Major institutions are beginning to realize the utility that blockchain technology brings to the world. Higgins announced a partnership between USF and BlockSpaces to create a digital identity for students. He said the university could issue certificates and degrees as a verifiable digital asset in perpetuity via blockchain.

Walmart is also at the forefront of using blockchain technology. Higgins said the global conglomerate uses five different blockchains in 10 separate divisions. One of the most successful uses is tracking products across the vast supply chain network for regulatory compliance and safety measures.

Higgins recalled that during an outbreak of E. coli in 2020, Walmart had to remove all of its romaine lettuce from store shelves. For weeks, Walmart wasted products, time and labor going through a paper trail because supply chain records existed in pen and paper.
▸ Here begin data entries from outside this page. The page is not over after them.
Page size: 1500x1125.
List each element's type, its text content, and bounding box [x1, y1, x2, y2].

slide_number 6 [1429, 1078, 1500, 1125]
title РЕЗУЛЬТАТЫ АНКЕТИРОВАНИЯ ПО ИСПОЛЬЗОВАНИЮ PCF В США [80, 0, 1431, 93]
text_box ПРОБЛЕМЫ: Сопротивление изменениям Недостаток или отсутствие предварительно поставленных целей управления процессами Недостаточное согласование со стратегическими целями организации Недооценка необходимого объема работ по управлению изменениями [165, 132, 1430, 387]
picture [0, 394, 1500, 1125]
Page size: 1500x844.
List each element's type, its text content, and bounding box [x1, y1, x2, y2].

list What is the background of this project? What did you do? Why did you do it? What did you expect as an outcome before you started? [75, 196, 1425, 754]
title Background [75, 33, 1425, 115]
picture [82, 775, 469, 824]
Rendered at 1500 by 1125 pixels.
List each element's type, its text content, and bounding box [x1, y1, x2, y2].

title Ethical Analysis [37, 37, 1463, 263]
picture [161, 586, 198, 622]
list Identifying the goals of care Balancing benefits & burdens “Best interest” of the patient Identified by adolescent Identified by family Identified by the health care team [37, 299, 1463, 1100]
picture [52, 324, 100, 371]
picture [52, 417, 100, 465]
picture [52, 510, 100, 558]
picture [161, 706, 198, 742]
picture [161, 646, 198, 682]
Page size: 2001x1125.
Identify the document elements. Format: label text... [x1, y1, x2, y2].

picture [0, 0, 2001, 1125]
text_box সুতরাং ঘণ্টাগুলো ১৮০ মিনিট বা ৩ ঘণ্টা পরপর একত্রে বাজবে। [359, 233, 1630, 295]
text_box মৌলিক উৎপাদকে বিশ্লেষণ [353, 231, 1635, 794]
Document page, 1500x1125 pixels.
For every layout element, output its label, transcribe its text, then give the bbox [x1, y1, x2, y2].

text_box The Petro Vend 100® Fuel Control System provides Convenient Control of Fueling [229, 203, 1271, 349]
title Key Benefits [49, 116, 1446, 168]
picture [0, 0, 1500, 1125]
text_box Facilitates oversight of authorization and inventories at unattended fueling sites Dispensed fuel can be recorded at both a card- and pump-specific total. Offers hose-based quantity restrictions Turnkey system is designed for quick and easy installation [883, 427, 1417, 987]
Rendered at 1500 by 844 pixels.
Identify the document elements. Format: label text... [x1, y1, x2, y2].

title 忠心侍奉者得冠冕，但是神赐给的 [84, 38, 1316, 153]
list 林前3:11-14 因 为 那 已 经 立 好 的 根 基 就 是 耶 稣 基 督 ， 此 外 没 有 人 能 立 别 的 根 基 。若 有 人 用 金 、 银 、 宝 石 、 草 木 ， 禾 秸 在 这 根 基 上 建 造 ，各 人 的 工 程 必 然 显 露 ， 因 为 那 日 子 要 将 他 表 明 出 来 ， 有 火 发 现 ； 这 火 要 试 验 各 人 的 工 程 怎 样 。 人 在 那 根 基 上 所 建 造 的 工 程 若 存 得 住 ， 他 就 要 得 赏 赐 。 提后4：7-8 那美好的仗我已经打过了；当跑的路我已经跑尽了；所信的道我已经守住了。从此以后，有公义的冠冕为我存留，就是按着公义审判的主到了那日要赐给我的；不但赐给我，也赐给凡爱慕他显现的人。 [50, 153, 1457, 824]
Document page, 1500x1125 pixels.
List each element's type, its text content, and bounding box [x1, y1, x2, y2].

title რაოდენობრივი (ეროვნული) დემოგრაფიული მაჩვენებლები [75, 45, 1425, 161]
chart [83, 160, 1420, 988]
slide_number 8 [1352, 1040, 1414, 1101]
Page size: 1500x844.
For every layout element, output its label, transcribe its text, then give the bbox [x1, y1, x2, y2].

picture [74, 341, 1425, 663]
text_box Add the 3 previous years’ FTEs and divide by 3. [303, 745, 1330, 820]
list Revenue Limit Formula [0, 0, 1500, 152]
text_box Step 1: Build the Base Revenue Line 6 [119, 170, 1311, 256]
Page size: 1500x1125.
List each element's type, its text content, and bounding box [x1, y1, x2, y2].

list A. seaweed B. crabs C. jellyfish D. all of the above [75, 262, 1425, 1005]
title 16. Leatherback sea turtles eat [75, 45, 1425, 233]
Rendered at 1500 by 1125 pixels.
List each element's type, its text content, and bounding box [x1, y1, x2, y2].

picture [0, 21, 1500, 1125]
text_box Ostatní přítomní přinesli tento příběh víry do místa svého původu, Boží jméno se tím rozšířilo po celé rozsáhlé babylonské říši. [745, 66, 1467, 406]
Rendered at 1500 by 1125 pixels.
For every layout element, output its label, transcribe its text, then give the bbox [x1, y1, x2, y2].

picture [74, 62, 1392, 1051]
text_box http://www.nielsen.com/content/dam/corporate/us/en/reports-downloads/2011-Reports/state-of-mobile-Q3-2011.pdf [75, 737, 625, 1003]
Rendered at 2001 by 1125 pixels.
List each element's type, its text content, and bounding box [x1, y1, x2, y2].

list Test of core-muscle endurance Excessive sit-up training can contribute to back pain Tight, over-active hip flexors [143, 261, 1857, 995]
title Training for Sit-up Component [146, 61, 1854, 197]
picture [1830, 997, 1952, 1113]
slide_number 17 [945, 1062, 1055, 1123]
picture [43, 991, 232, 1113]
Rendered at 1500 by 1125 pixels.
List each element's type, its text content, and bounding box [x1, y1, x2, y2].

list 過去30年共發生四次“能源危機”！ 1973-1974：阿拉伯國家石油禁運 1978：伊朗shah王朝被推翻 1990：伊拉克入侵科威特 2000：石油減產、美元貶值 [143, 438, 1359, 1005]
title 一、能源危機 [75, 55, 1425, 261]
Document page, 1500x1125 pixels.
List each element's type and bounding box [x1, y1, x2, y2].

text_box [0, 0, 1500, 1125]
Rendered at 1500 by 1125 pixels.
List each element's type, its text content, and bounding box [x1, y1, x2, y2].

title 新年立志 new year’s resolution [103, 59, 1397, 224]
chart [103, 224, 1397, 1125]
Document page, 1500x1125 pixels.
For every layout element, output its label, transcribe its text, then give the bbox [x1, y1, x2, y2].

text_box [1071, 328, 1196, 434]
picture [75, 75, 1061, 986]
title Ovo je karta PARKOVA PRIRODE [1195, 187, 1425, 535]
“It turned out to be a single bad batch at one farm,” Higgins said. “And for that, the whole industry has suffered. If this information were digitized, you could instantly find out where that bad batch came from.

Higgins said that following the costly mistake, Walmart launched its Food Trust Network to trace products using blockchain.

Higgins encouraged attendees and observers around the world to keep an open mind about emerging technology and to stay curious. He said there is still a lot to discover and applications are evolving to adapt to the ever-changing global business landscape.

“When I first started getting involved in bitcoin at the end of 2012, I had no idea how much of an impact it would have on the world,” he said.